Earlier in our nation’s history, more Americans could get by without as much education or training. Today we have fewer high-paying jobs for people who have less education or less training because many low education and low training jobs went to other countries where people earn less money. In addition, machines have replaced many jobs which used to provide a decent living.

What can we do about it? How can we win?

We will continue to be a prosperous country, but much of that prosperity will be with more sophisticated jobs. As President John F. Kennedy said, “Our progress as a nation can be no swifter than our progress in education. The human mind is our fundamental resource.” We need educated, skilled citizens to attract more high-level jobs and opportunities to America.

How are we doing with education in America?

Don’t listen to those who claim that most people can’t get a good education in America. Unlike many other countries, every student in the United States can attend at least twelve years of school for free. It’s okay to debate the quality of our schools and to want them to be better, but much of our academic achievement is what we decide to make of it as students. About 9 out of 10 adults have at least a high school diploma or GED, and well over half of America’s high school graduates go to college.

Don’t buy into people’s statements that they can’t go to college or get advanced training. Every American who does well in high school has an opportunity to attend college or trade schools. People from all over the world want to study at America’s great universities. Yes, it’s easier financially for some people to go to college or get advanced training, but scholarships, assistance, or student loans are available.

The big question is whether Americans understand what will be needed to succeed in the future.

Some reports have ranked our grade schools in the middle among industrialized nations. Only about 30 percent of Americans attain a college degree. Many high school students fall short of college readiness. As Americans, we shouldn’t settle for being in the middle range.

We can turn it around. Amazing things can happen when people know how much better the country’s future can be with advanced learning. If we become better educated and trained, every good business around the globe will want to have operations in America, employing more and more Americans at higher and higher wages. American companies that need smart employees will want to grow here, rather than sending their jobs to other countries.

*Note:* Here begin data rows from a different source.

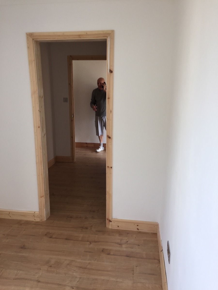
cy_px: 145
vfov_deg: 61.7
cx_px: 109
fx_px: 244
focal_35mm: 29
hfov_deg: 48.2
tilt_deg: -15.1
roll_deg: +1.0
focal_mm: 4.15
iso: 32
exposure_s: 1/50
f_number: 2.2
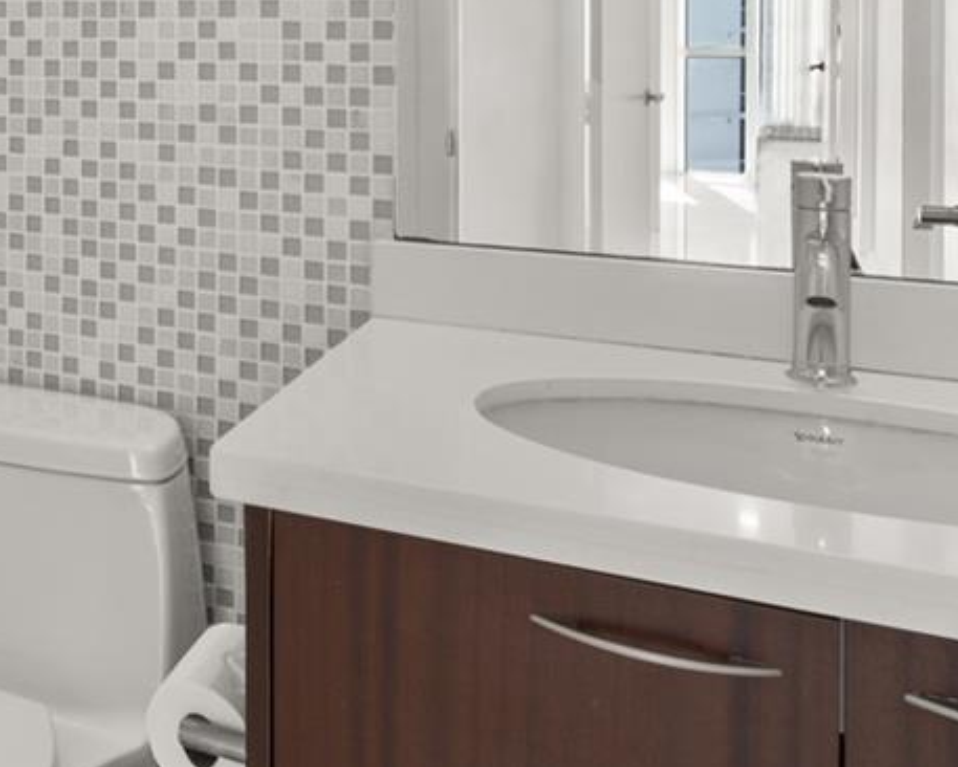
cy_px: 103
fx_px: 1305
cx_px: -178
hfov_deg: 33.3
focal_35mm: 46
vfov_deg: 31.5
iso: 250
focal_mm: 14
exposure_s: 1/3
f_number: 11
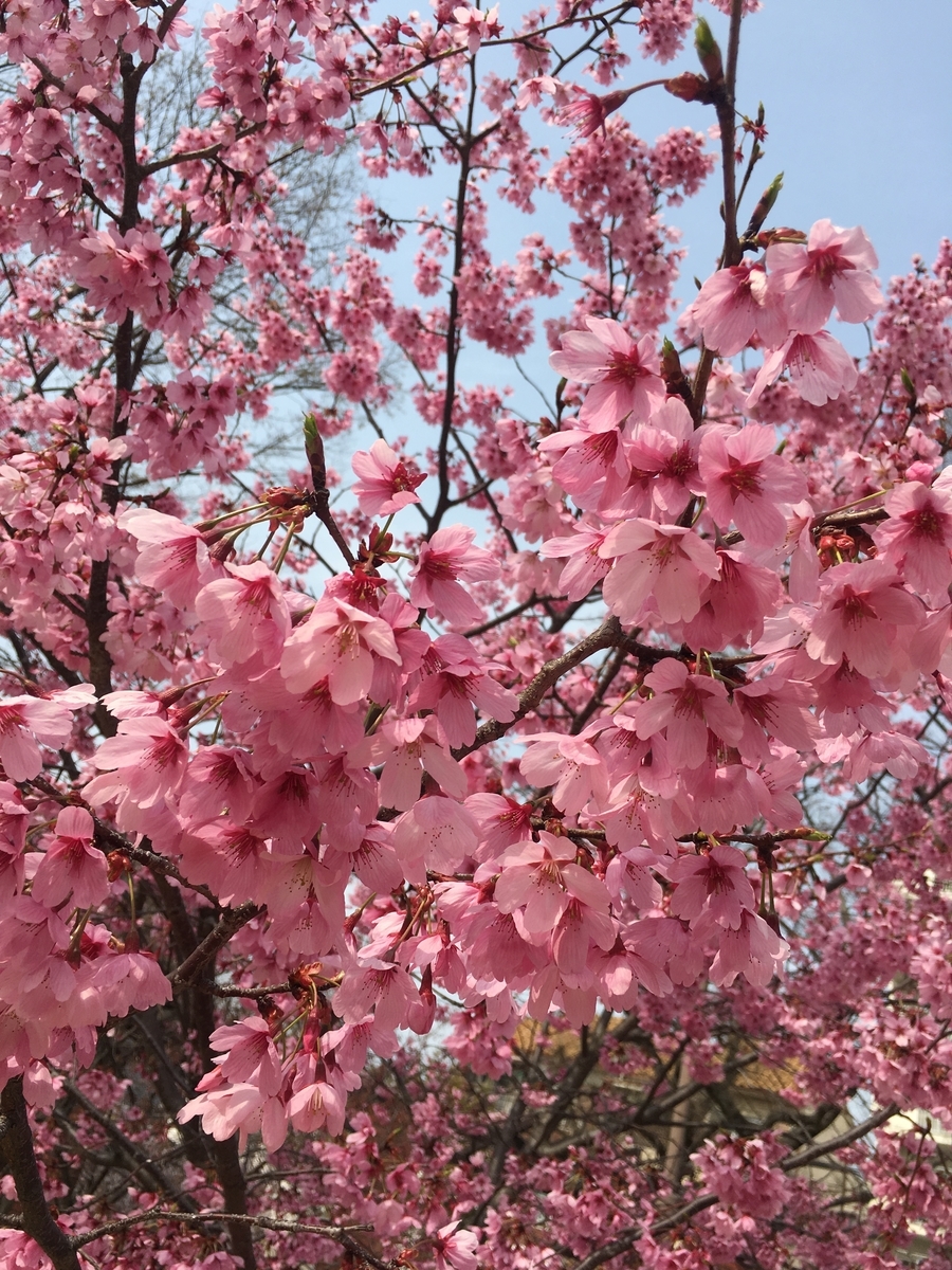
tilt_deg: +29.6
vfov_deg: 61.7
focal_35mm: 29
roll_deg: -18.1
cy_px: 635
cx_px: 476
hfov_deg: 48.2
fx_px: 1063
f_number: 2.2
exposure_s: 1/1637
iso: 25
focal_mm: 4.15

It doesn’t begin and end with jobs.

With more educated, smart, well-trained people, we can solve government problems, become better family members, and be better citizens. President Harry S. Truman said “Without a strong educational system, democracy is crippled. Knowledge is not only a key to power. It is the citadel of human freedom.” President Truman understood we can’t remain free and exceptional without the smarts to make good choices.

Imagine an America where nearly every young person is dedicated to learning and achieving. This kind of cultural focus on the common ground of education would move us along a path of improved quality of life, business, and government.